Climate data for Douglas Island, Alaska (Eaglecrest, 1991–2020 normals, extremes 2004–present)
| Month | Jan | Feb | Mar | Apr | May | Jun | Jul | Aug | Sep | Oct | Nov | Dec | Year |
| Record high °F (°C) | 53 (12) | 53 (12) | 54 (12) | 61 (16) | 75 (24) | 85 (29) | 82 (28) | 84 (29) | 75 (24) | 60 (16) | 50 (10) | 49 (9) | 85 (29) |
| Mean maximum °F (°C) | 39.1 (3.9) | 41.4 (5.2) | 44.4 (6.9) | 53.9 (12.2) | 67.4 (19.7) | 73.4 (23.0) | 75.1 (23.9) | 74.8 (23.8) | 65.5 (18.6) | 51.8 (11.0) | 42.3 (5.7) | 40.3 (4.6) | 78.5 (25.8) |
| Mean daily maximum °F (°C) | 28.9 (−1.7) | 30.2 (−1.0) | 33.7 (0.9) | 43.6 (6.4) | 52.3 (11.3) | 57.7 (14.3) | 59.5 (15.3) | 59.3 (15.2) | 52.9 (11.6) | 42.3 (5.7) | 34.1 (1.2) | 29.7 (−1.3) | 43.7 (6.5) |
| Daily mean °F (°C) | 24.4 (−4.2) | 25.6 (−3.6) | 28.2 (−2.1) | 36.3 (2.4) | 43.9 (6.6) | 50.2 (10.1) | 53.4 (11.9) | 52.9 (11.6) | 47.1 (8.4) | 38.0 (3.3) | 30.2 (−1.0) | 26.3 (−3.2) | 38.0 (3.3) |
| Mean daily minimum °F (°C) | 19.9 (−6.7) | 20.9 (−6.2) | 22.6 (−5.2) | 28.9 (−1.7) | 35.4 (1.9) | 42.6 (5.9) | 47.3 (8.5) | 46.5 (8.1) | 41.2 (5.1) | 33.7 (0.9) | 26.2 (−3.2) | 22.8 (−5.1) | 32.3 (0.2) |
| Mean minimum °F (°C) | 1.4 (−17.0) | 4.6 (−15.2) | 6.6 (−14.1) | 18.5 (−7.5) | 27.0 (−2.8) | 32.4 (0.2) | 39.2 (4.0) | 39.1 (3.9) | 30.6 (−0.8) | 25.2 (−3.8) | 10.6 (−11.9) | 7.3 (−13.7) | −4.2 (−20.1) |
| Record low °F (°C) | −10 (−23) | −13 (−25) | −5 (−21) | 10 (−12) | 7 (−14) | 16 (−9) | 25 (−4) | 33 (1) | 18 (−8) | 14 (−10) | −5 (−21) | −7 (−22) | −13 (−25) |
| Average precipitation inches (mm) | 9.44 (240) | 6.52 (166) | 6.29 (160) | 5.94 (151) | 5.32 (135) | 6.07 (154) | 8.11 (206) | 10.07 (256) | 13.09 (332) | 12.65 (321) | 10.59 (269) | 10.43 (265) | 104.52 (2,655) |
| Average snowfall inches (cm) | 36.2 (92) | 39.3 (100) | 37.2 (94) | 9.2 (23) | 0.7 (1.8) | 0.0 (0.0) | 0.0 (0.0) | 0.0 (0.0) | 0.0 (0.0) | 1.8 (4.6) | 28.8 (73) | 40.6 (103) | 193.8 (491.4) |
| Average precipitation days (≥ 0.01 in) | 22.2 | 17.9 | 18.1 | 17.5 | 15.9 | 19.4 | 19.6 | 20.5 | 21.1 | 22.9 | 22.0 | 22.3 | 239.4 |
| Average snowy days (≥ 0.1 in) | 15.1 | 13.7 | 14.7 | 6.1 | 0.3 | 0.0 | 0.0 | 0.0 | 0.0 | 0.7 | 12.5 | 17.1 | 80.2 |
Source: NOAA

==Politics==
Following the 2012 election of Merrill Sanford, the incumbent mayor of Juneau, the Juneau Empire noted the island's "outsized contribution" to Juneau-area politics.
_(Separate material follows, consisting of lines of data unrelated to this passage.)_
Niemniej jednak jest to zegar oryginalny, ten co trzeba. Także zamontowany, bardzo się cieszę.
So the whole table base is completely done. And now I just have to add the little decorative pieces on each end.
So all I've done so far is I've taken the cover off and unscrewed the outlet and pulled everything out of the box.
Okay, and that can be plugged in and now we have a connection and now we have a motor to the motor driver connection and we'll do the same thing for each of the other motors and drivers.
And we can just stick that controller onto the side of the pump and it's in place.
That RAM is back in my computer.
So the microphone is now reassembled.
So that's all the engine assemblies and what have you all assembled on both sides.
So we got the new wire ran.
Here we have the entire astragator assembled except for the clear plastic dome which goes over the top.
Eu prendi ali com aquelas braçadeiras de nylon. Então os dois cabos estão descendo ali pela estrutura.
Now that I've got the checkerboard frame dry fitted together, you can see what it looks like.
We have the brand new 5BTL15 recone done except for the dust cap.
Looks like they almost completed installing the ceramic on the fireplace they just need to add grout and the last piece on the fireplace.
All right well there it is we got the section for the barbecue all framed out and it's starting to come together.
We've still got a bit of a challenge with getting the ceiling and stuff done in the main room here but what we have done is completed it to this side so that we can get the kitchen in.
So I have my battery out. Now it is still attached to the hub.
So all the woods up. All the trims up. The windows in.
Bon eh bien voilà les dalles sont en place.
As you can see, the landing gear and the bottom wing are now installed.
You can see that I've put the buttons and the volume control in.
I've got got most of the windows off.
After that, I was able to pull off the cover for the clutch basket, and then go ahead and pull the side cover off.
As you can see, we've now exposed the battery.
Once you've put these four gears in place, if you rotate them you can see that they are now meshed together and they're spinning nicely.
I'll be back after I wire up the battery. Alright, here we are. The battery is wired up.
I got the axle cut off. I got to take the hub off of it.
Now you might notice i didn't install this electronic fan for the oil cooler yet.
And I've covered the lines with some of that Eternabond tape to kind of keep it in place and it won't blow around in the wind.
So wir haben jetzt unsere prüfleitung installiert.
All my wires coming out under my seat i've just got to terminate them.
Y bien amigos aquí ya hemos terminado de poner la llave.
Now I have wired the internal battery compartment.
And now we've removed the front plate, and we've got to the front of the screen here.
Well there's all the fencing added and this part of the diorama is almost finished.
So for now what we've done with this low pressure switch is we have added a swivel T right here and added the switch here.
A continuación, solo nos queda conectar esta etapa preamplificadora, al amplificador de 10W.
Sanford, Byron Mallott (former lieutenant governor of Alaska) and Dennis Egan (currently Juneau's representative in the Alaska Senate) live in West Juneau. Sally Smith, who succeeded Egan as mayor, lives in the Lawson Creek neighborhood between Douglas and West Juneau, while her successor Bruce Botelho lives in Douglas. Beth Kerttula, who represented portions of Juneau in the Alaska House of Representatives from 1999 to 2014, lives in North Douglas. Additionally, John Dimond, the first Juneau-based justice of the Alaska Supreme Court, lived in Douglas, while his successor Robert Boochever lived along the Douglas Highway a half-mile north of Douglas's then-city limits.